== SOURCE MATERIAL
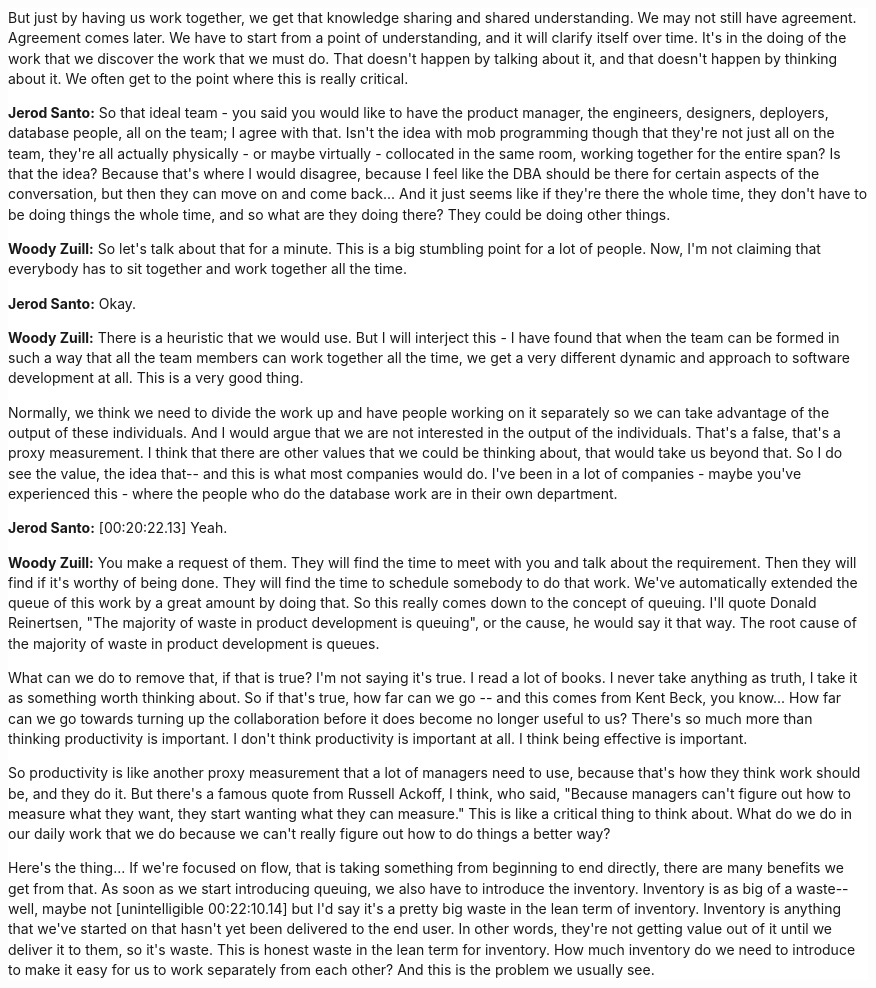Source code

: But just by having us work together, we get that knowledge sharing and shared understanding. We may not still have agreement. Agreement comes later. We have to start from a point of understanding, and it will clarify itself over time. It's in the doing of the work that we discover the work that we must do. That doesn't happen by talking about it, and that doesn't happen by thinking about it. We often get to the point where this is really critical.

**Jerod Santo:** So that ideal team - you said you would like to have the product manager, the engineers, designers, deployers, database people, all on the team; I agree with that. Isn't the idea with mob programming though that they're not just all on the team, they're all actually physically - or maybe virtually - collocated in the same room, working together for the entire span? Is that the idea? Because that's where I would disagree, because I feel like the DBA should be there for certain aspects of the conversation, but then they can move on and come back... And it just seems like if they're there the whole time, they don't have to be doing things the whole time, and so what are they doing there? They could be doing other things.

**Woody Zuill:** So let's talk about that for a minute. This is a big stumbling point for a lot of people. Now, I'm not claiming that everybody has to sit together and work together all the time.

**Jerod Santo:** Okay.

**Woody Zuill:** There is a heuristic that we would use. But I will interject this - I have found that when the team can be formed in such a way that all the team members can work together all the time, we get a very different dynamic and approach to software development at all. This is a very good thing.

Normally, we think we need to divide the work up and have people working on it separately so we can take advantage of the output of these individuals. And I would argue that we are not interested in the output of the individuals. That's a false, that's a proxy measurement. I think that there are other values that we could be thinking about, that would take us beyond that. So I do see the value, the idea that-- and this is what most companies would do. I've been in a lot of companies - maybe you've experienced this - where the people who do the database work are in their own department.

**Jerod Santo:** \[00:20:22.13\] Yeah.

**Woody Zuill:** You make a request of them. They will find the time to meet with you and talk about the requirement. Then they will find if it's worthy of being done. They will find the time to schedule somebody to do that work. We've automatically extended the queue of this work by a great amount by doing that. So this really comes down to the concept of queuing. I'll quote Donald Reinertsen, "The majority of waste in product development is queuing", or the cause, he would say it that way. The root cause of the majority of waste in product development is queues.

What can we do to remove that, if that is true? I'm not saying it's true. I read a lot of books. I never take anything as truth, I take it as something worth thinking about. So if that's true, how far can we go -- and this comes from Kent Beck, you know... How far can we go towards turning up the collaboration before it does become no longer useful to us? There's so much more than thinking productivity is important. I don't think productivity is important at all. I think being effective is important.

So productivity is like another proxy measurement that a lot of managers need to use, because that's how they think work should be, and they do it. But there's a famous quote from Russell Ackoff, I think, who said, "Because managers can't figure out how to measure what they want, they start wanting what they can measure." This is like a critical thing to think about. What do we do in our daily work that we do because we can't really figure out how to do things a better way?

Here's the thing... If we're focused on flow, that is taking something from beginning to end directly, there are many benefits we get from that. As soon as we start introducing queuing, we also have to introduce the inventory. Inventory is as big of a waste-- well, maybe not \[unintelligible 00:22:10.14\] but I'd say it's a pretty big waste in the lean term of inventory. Inventory is anything that we've started on that hasn't yet been delivered to the end user. In other words, they're not getting value out of it until we deliver it to them, so it's waste. This is honest waste in the lean term for inventory. How much inventory do we need to introduce to make it easy for us to work separately from each other? And this is the problem we usually see.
====
DIRECTIONS
Print every line above once more, exactly. Omit the pictures.

ANSWER SPACE
Source code

: But just by having us work together, we get that knowledge sharing and shared understanding. We may not still have agreement. Agreement comes later. We have to start from a point of understanding, and it will clarify itself over time. It's in the doing of the work that we discover the work that we must do. That doesn't happen by talking about it, and that doesn't happen by thinking about it. We often get to the point where this is really critical.

**Jerod Santo:** So that ideal team - you said you would like to have the product manager, the engineers, designers, deployers, database people, all on the team; I agree with that. Isn't the idea with mob programming though that they're not just all on the team, they're all actually physically - or maybe virtually - collocated in the same room, working together for the entire span? Is that the idea? Because that's where I would disagree, because I feel like the DBA should be there for certain aspects of the conversation, but then they can move on and come back... And it just seems like if they're there the whole time, they don't have to be doing things the whole time, and so what are they doing there? They could be doing other things.

**Woody Zuill:** So let's talk about that for a minute. This is a big stumbling point for a lot of people. Now, I'm not claiming that everybody has to sit together and work together all the time.

**Jerod Santo:** Okay.

**Woody Zuill:** There is a heuristic that we would use. But I will interject this - I have found that when the team can be formed in such a way that all the team members can work together all the time, we get a very different dynamic and approach to software development at all. This is a very good thing.

Normally, we think we need to divide the work up and have people working on it separately so we can take advantage of the output of these individuals. And I would argue that we are not interested in the output of the individuals. That's a false, that's a proxy measurement. I think that there are other values that we could be thinking about, that would take us beyond that. So I do see the value, the idea that-- and this is what most companies would do. I've been in a lot of companies - maybe you've experienced this - where the people who do the database work are in their own department.

**Jerod Santo:** \[00:20:22.13\] Yeah.

**Woody Zuill:** You make a request of them. They will find the time to meet with you and talk about the requirement. Then they will find if it's worthy of being done. They will find the time to schedule somebody to do that work. We've automatically extended the queue of this work by a great amount by doing that. So this really comes down to the concept of queuing. I'll quote Donald Reinertsen, "The majority of waste in product development is queuing", or the cause, he would say it that way. The root cause of the majority of waste in product development is queues.

What can we do to remove that, if that is true? I'm not saying it's true. I read a lot of books. I never take anything as truth, I take it as something worth thinking about. So if that's true, how far can we go -- and this comes from Kent Beck, you know... How far can we go towards turning up the collaboration before it does become no longer useful to us? There's so much more than thinking productivity is important. I don't think productivity is important at all. I think being effective is important.

So productivity is like another proxy measurement that a lot of managers need to use, because that's how they think work should be, and they do it. But there's a famous quote from Russell Ackoff, I think, who said, "Because managers can't figure out how to measure what they want, they start wanting what they can measure." This is like a critical thing to think about. What do we do in our daily work that we do because we can't really figure out how to do things a better way?

Here's the thing... If we're focused on flow, that is taking something from beginning to end directly, there are many benefits we get from that. As soon as we start introducing queuing, we also have to introduce the inventory. Inventory is as big of a waste-- well, maybe not \[unintelligible 00:22:10.14\] but I'd say it's a pretty big waste in the lean term of inventory. Inventory is anything that we've started on that hasn't yet been delivered to the end user. In other words, they're not getting value out of it until we deliver it to them, so it's waste. This is honest waste in the lean term for inventory. How much inventory do we need to introduce to make it easy for us to work separately from each other? And this is the problem we usually see.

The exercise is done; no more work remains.